# Importance Sampling

Let \(X\) be a random variable whose distribution \(\pi\) we call the target distribution, and \(\varphi\) a function, called the target function. Importance sampling is used to compute integrals of the form:

\[ \mathbb{E}[\varphi(x)] = \int \varphi(x)\pi(x) \: dx\]
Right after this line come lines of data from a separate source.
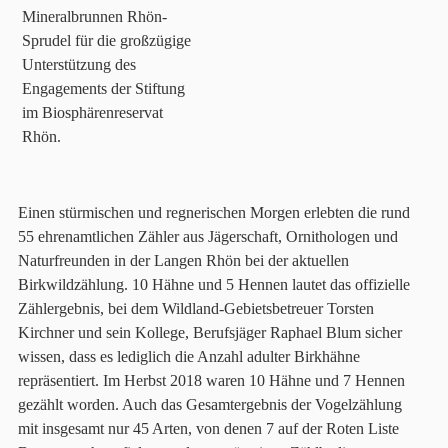
Mineralbrunnen Rhön-
Sprudel für die großzügige
Unterstützung des
Engagements der Stiftung
im Biosphärenreservat
Rhön.
Einen stürmischen und regnerischen Morgen erlebten die rund
55 ehrenamtlichen Zähler aus Jägerschaft, Ornithologen und
Naturfreunden in der Langen Rhön bei der aktuellen
Birkwildzählung. 10 Hähne und 5 Hennen lautet das offizielle
Zählergebnis, bei dem Wildland-Gebietsbetreuer Torsten
Kirchner und sein Kollege, Berufsjäger Raphael Blum sicher
wissen, dass es lediglich die Anzahl adulter Birkhähne
repräsentiert. Im Herbst 2018 waren 10 Hähne und 7 Hennen
gezählt worden. Auch das Gesamtergebnis der Vogelzählung
mit insgesamt nur 45 Arten, von denen 7 auf der Roten Liste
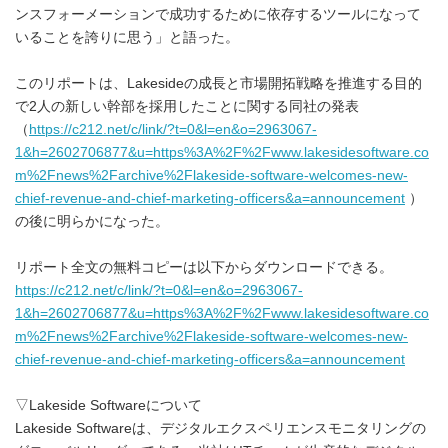
ンスフォーメーションで成功するために依存するツールになって
いることを誇りに思う」と語った。
このリポートは、Lakesideの成長と市場開拓戦略を推進する目的
で2人の新しい幹部を採用したことに関する同社の発表
（
https://c212.net/c/link/?t=0&l=en&o=2963067-
1&h=2602706877&u=https%3A%2F%2Fwww.lakesidesoftware.co
m%2Fnews%2Farchive%2Flakeside-software-welcomes-new-
chief-revenue-and-chief-marketing-officers&a=announcement
）
の後に明らかになった。
リポート全文の無料コピーは以下からダウンロードできる。
https://c212.net/c/link/?t=0&l=en&o=2963067-
1&h=2602706877&u=https%3A%2F%2Fwww.lakesidesoftware.co
m%2Fnews%2Farchive%2Flakeside-software-welcomes-new-
chief-revenue-and-chief-marketing-officers&a=announcement
▽Lakeside Softwareについて
Lakeside Softwareは、デジタルエクスペリエンスモニタリングの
In general it is assumed that generating samples from \(\pi\) is hard, so let \(\pi_p\) be a proposal distribution which has positive support over \(\pi\) and we can easily generate samples from. One idea to compute the expectation above is to rewrite the integral above as:
\[
\mathbb{E}[\varphi(x)] = \int \varphi(x)\frac{\pi(x)}{\pi_p(x)}\pi_p(x) \: dx = \int \varphi(x)w(x)\pi_p(x) \: dx \]
Since we can sample from \(\pi_p\) we can compute a Monte Carlo estimate, the **importance sampling estimator**, of the above as \(\mathbb{E}[\varphi(x)] \frac{1}{N}\approx \sum_{n=1}^N w(x_n)\varphi(x_n)\) where \(x_n\) are sampled from \(\pi_p\) and \(w(x_n) = \frac{\pi(x_n)}{\pi_p(x_n)}\) are called the **importance weights**.
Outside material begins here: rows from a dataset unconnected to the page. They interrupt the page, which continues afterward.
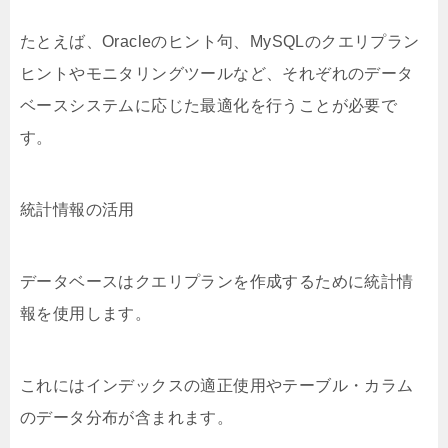
たとえば、Oracleのヒント句、MySQLのクエリプラン
ヒントやモニタリングツールなど、それぞれのデータ
ベースシステムに応じた最適化を行うことが必要で
す。
統計情報の活用
データベースはクエリプランを作成するために統計情
報を使用します。
これにはインデックスの適正使用やテーブル・カラム
のデータ分布が含まれます。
Above, we assumed that we can evaluate the target distribution \(\pi\) exactly, however in practice we may only be able to evaluate an unnormalized density \(\tilde{\pi}\) such that \(\pi(x) = \frac{\tilde{\pi}(x)}{Z_\pi} = \frac{\tilde{\pi}(x)}{\int \tilde{\pi}(x)\: dx}\). The resulting estimator is called the **self-normalized importance sampling estimator**. By substitution, we see that we have:
\[
\mathbb{E}[\varphi(x)] = \int \varphi(x)\pi(x) \: dx = \int \frac{\varphi(x)\tilde{\pi}(x)}{\int \tilde{\pi}(x)\: dx} \: dx = \frac{\int \varphi(x)\tilde{\pi}(x)\:dx}{\int \tilde{\pi}(x)\: dx} = \frac{\int \varphi(x)\frac{\tilde{\pi}(x)}{\pi_p(x)}\pi_p(x) \:dx}{\int \frac{\tilde{\pi}(x)}{\pi_p(x)}\pi_p(x)\: dx} \]
And the final Monte Carlo estimate is given as \(\mathbb{E}[\varphi(x)] \approx \frac{\frac{1}{N}\sum_{n=1}^N w(x_n)\varphi(x_n)}{\frac{1}{N}\sum_{n=1}^N w(x_n)}\) where \(x_n\) are sampled from \(\pi_p\) and \(w(x_n) = \frac{\tilde{\pi}(x_n)}{\pi_p(x_n)}\) are called the **unnormalized weights**. Unlike the direct version, the self-normalized estimator is biased, but consistent i.e. tends to the true value as \(N\rightarrow \infty\). Note that the self-normalized estimator approximates \(Z_\pi = \int \tilde{\pi}(x) \: dx \approx \frac{1}{N}\sum_{n=1}^N w(x_n)\) as a byproduct.